Mexico City • The Jazz couldn’t score. Again.

Whether it was the altitude, the travel, or simply an offense that has been in the bottom 10 of the league all year long, the Jazz lost by an ugly score of 96-89 to the Orlando Magic in Mexico City on Saturday afternoon.

Utah shot only 31.5 percent from the field, making just 28 of their 89 attempts. Apparently, shooting skill had nothing to do with it: typically good shooters Joe Ingles and Kyle Korver shot only 3 of 19 combined from the field (3 of 14 from three), and below-average shooter Ricky Rubio shot just 3 of 14 and 0 for 4 from three.

Utah’s Raul Neto greeted the fans before the tip with a speech in their native Spanish, while the Magic’s Isaiah Briscoe made his team’s announcement in English.

From there, though, it was ugly. The game was clearly influenced by the unique location: located at about 7,300 feet above sea level, even the players from mountainous Utah looked gassed on the floor. Utah coach Quin Snyder made short substitutions for his players throughout the game, trying to give them a play or two off so they could catch their breath.

“Every game has different circumstances,” Snyder noted after the game. But the players all noted the impact that the elevation had on the game.

“We absolutely felt it,” Favors said. “It could have affected our shooting, you never know, but we don’t want to use that as an excuse.”

But even despite the terrible shooting, the Jazz kept pace with the Magic and even held an 11-point lead in the third quarter. That was thanks to some Orlando difficulties with keeping the ball: They had 22 turnovers overall, including 15 in the first half.

One might think that would juice Utah’s offense, but no.
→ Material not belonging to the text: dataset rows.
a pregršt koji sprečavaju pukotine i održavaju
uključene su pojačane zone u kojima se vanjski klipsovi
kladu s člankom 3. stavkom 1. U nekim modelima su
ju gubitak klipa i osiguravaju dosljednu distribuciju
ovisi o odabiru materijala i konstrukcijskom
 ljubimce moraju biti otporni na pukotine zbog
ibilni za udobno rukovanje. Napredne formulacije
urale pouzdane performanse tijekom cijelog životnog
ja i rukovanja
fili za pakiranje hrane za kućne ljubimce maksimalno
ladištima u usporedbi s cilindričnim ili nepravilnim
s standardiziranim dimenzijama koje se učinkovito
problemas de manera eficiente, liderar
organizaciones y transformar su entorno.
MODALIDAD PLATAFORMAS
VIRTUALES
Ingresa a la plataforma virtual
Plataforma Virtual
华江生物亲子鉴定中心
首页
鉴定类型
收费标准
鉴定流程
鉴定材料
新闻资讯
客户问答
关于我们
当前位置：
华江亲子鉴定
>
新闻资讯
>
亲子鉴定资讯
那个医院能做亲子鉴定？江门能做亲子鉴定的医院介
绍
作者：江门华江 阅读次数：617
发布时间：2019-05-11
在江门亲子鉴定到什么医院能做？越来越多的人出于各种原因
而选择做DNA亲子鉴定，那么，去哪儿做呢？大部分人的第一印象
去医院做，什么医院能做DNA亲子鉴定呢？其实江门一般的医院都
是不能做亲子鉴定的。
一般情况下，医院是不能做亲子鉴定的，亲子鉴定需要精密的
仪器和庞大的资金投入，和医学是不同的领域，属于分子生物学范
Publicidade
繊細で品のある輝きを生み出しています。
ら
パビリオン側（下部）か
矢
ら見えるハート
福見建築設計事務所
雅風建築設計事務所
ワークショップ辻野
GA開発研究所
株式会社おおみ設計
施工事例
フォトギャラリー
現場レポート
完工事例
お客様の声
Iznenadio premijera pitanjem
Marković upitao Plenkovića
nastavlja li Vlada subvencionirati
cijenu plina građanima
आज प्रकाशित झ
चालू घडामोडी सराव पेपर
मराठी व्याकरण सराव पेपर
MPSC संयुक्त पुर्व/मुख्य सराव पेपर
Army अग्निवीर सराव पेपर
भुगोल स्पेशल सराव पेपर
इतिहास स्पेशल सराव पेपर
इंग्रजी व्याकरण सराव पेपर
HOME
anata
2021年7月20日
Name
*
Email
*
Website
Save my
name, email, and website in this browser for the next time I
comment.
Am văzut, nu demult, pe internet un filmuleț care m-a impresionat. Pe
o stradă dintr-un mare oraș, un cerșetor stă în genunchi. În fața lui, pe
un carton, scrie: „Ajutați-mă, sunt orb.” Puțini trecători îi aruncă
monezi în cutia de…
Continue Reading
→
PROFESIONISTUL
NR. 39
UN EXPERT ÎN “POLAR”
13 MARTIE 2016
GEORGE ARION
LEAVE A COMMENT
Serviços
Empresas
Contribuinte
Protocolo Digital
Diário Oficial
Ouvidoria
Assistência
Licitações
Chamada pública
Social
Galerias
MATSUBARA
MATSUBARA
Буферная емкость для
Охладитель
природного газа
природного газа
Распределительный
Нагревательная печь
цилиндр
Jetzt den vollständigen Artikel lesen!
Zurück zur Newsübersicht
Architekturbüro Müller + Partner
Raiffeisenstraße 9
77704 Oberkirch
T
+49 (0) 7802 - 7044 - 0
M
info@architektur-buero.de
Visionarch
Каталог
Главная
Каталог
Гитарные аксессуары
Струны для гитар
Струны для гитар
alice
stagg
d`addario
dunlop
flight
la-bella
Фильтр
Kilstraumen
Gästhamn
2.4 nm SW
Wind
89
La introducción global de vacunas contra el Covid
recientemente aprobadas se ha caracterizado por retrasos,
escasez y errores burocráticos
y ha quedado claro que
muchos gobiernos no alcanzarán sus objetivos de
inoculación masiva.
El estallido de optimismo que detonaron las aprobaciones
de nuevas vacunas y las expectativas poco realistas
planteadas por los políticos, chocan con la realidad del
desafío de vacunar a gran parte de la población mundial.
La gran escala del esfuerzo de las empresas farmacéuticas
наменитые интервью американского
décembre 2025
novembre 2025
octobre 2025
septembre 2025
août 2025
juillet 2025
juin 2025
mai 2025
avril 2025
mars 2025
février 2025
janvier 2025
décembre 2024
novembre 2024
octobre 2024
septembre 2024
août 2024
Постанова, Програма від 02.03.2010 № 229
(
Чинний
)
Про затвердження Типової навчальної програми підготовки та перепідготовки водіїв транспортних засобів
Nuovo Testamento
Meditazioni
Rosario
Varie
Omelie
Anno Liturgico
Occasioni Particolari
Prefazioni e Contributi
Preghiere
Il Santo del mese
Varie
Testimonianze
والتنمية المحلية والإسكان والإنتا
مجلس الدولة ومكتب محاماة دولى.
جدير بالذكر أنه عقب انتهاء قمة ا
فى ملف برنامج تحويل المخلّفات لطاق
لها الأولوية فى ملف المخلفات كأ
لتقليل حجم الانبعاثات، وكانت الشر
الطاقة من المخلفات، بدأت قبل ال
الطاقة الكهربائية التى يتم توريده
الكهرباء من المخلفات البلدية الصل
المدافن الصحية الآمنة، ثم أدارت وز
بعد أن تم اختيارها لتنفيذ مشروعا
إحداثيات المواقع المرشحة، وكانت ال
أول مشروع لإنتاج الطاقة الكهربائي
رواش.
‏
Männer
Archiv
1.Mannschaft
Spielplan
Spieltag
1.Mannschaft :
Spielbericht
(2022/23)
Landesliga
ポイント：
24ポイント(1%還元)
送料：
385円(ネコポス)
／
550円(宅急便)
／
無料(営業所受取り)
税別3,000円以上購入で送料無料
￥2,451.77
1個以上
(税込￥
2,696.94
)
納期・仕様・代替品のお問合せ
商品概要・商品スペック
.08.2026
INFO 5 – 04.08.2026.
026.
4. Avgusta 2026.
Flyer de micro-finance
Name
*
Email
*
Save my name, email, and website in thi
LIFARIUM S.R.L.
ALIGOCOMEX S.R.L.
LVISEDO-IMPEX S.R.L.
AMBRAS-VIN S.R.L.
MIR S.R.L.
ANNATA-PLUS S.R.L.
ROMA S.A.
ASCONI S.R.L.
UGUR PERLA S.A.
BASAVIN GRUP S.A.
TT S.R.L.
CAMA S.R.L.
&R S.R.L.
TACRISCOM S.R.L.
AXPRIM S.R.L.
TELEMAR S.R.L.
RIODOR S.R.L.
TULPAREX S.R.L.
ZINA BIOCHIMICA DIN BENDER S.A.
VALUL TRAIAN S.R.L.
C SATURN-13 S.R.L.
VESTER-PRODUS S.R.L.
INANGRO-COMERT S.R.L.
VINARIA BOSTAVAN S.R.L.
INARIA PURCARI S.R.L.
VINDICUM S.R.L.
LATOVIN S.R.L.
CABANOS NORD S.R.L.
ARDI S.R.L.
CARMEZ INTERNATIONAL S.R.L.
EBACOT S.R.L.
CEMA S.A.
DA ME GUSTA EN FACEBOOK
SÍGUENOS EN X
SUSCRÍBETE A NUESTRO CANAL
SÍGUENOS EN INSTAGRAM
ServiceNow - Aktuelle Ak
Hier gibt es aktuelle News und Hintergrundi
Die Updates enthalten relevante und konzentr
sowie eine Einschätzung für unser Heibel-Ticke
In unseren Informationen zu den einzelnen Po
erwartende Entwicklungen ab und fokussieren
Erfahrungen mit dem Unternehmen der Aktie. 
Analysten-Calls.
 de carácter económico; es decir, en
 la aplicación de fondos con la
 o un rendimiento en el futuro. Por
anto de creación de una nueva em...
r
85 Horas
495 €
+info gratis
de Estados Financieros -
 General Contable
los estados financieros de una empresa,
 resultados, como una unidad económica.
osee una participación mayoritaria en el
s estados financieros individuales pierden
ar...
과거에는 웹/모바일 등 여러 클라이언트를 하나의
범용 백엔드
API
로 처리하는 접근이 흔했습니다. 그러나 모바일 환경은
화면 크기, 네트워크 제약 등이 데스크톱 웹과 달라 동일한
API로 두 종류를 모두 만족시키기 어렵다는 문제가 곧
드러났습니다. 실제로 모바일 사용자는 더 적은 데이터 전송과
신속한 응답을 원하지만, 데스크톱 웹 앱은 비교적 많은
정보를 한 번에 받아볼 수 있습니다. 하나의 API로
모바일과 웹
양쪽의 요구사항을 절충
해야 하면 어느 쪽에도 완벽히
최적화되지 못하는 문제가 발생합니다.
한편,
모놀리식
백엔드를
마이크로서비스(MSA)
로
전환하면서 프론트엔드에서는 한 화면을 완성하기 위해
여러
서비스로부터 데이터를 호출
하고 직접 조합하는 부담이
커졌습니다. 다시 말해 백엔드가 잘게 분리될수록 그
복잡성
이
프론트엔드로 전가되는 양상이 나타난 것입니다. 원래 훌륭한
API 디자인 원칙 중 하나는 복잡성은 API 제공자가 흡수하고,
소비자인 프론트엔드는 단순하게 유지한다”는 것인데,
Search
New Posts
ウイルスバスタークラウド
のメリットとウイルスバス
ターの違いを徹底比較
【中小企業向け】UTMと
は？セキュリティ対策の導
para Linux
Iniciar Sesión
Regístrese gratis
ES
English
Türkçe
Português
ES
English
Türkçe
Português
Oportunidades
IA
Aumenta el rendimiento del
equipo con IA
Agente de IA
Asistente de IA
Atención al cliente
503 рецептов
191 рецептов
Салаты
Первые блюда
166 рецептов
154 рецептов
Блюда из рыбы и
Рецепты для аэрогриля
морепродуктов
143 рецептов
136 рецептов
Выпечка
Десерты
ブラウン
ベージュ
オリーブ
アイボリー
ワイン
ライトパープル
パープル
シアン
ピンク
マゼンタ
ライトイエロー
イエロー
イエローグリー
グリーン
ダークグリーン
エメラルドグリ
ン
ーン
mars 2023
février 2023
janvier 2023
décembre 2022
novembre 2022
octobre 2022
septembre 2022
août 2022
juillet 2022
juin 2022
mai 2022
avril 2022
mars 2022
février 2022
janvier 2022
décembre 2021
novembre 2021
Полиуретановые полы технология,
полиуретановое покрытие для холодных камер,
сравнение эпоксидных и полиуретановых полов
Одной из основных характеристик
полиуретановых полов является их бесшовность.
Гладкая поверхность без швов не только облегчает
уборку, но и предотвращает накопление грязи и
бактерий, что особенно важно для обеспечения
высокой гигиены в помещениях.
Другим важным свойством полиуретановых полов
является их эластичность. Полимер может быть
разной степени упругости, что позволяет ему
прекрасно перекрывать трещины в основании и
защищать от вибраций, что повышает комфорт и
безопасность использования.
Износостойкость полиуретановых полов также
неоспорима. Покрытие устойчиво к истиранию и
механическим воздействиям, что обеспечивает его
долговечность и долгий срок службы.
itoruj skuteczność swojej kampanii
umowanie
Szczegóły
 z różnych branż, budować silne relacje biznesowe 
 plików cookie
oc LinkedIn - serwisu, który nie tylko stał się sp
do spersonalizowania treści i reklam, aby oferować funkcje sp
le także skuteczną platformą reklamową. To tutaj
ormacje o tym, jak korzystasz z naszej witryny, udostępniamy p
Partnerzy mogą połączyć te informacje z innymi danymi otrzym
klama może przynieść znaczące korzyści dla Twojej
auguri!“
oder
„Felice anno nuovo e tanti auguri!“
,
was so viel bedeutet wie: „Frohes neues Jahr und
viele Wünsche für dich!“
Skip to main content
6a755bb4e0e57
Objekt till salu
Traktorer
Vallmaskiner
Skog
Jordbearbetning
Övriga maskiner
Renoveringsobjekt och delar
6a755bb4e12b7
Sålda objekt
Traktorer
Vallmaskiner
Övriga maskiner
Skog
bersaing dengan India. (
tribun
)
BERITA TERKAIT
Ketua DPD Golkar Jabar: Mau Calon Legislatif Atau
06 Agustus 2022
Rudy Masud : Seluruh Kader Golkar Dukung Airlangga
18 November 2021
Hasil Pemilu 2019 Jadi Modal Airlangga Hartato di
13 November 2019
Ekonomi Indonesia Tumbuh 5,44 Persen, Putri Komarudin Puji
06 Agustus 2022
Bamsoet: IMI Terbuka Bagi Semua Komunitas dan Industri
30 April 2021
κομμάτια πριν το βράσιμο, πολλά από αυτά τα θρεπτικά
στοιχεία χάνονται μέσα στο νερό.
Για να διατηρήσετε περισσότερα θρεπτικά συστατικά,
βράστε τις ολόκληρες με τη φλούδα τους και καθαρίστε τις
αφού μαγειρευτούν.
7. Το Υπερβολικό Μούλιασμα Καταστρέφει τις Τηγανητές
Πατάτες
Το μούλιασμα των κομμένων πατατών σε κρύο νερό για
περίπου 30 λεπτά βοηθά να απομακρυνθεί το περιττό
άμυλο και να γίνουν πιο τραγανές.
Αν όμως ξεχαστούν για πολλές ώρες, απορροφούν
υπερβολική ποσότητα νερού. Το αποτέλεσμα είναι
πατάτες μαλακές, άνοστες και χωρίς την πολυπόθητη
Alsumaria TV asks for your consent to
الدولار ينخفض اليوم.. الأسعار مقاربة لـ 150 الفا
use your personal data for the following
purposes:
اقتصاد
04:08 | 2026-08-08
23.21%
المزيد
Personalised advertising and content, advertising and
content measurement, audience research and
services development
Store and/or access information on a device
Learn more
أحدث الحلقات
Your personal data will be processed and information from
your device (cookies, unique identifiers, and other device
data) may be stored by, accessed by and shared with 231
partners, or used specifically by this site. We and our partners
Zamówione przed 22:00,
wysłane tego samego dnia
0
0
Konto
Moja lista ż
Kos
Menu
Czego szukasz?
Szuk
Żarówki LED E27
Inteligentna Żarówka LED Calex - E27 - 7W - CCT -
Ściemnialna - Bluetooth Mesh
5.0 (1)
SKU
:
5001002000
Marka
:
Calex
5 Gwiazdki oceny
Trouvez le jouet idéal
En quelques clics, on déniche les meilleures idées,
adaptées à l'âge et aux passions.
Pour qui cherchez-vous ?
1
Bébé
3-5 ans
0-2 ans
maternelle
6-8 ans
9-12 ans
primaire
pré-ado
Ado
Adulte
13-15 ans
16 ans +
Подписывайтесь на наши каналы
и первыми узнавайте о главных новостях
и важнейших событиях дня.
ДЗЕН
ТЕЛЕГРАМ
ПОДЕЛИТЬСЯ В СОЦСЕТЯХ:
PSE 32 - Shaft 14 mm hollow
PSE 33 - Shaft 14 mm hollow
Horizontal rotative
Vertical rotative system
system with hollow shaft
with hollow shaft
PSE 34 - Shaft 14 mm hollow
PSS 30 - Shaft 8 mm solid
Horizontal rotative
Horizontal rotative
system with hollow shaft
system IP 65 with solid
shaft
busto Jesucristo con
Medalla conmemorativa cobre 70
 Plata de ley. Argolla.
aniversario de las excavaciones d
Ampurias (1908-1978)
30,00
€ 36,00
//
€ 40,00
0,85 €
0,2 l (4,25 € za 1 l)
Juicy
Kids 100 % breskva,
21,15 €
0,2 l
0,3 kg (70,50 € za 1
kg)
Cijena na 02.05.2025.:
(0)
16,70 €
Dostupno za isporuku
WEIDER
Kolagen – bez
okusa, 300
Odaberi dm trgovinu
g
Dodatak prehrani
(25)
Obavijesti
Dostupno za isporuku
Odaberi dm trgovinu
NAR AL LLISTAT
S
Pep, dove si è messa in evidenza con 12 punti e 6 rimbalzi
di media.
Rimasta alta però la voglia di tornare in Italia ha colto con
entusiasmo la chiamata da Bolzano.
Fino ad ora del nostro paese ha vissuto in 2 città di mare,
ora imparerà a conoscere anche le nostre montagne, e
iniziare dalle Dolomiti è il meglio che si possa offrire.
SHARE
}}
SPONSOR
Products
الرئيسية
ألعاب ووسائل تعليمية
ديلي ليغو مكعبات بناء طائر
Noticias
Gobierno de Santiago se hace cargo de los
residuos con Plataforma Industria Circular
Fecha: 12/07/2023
The Jazz scored only 12 points on the possessions after those 22 turnovers.

“We turned it over right back. I think a lot of it is just focus, getting turnovers and sprinting to get out in transition. We just kind of stopped," Donovan Mitchell said. "We’ve done it in spurts, and in certain games, but we haven’t been able to do it on a continual basis.”

Responding to the shooting difficulties, the Jazz went inside, but even those easy shots were missing. The Jazz made only 12 of their 32 layups and dunks on the night, half of which came from Derrick Favors, who probably had the Jazz’s best game, with 21 points on 8-of-16 shooting.

The bricks didn’t stop the sellout crowd of 20,011 at Arena Ciudad de Mexico from enjoying the game, though. The fans — there were definitely more in attendance wearing Jazz gear than Orlando gear, though the Magic were the home team for the game — whistled when players were at the free-throw line and started a wave in the game’s final minutes.

The Jazz had a six-point fourth-quarter lead, but efficient scoring from Terrence Ross (19 points, 8-of-9 shooting) turned things around for the Magic early in the quarter. Orlando’s fourth-quarter total of 41 points was bolstered by free throws in the game’s final minute, but still reflects how the Jazz let their defense slip. At a certain point, the inability of the team to score impacted the level of the defense to hold firm at the other end.

“We played defense, we played defense well. But at the end of the day, if you don’t make shots, it changes the game,” Mitchell said. “Our defense just has to step up even more, and it just didn’t at the game.”

The loss moves the Jazz back to two games below .500, heading into Houston against a Rockets team that has won their last two in impressive fashion. The Magic, meanwhile, move to 14-15. For Utah, it’s their last game against a team that missed the playoffs last season until Dec. 29, when they’ll get the opportunity to play the New York Knicks.

Storylines
• The Jazz couldn’t shoot straight. They also couldn’t make layups. The team shot just 32 percent overall, including 23 percent from three and just 37 percent around the rim.
• Utah had a six-point lead at the beginning of the fourth quarter, but lost it after Terrence Ross led the Magic to 41 points in the fourth. Orlando had scored only 33 points in the entire first half.
• A sellout crowd of 20,011 largely first-time NBA game attendees made the atmosphere a unique experience in Mexico City.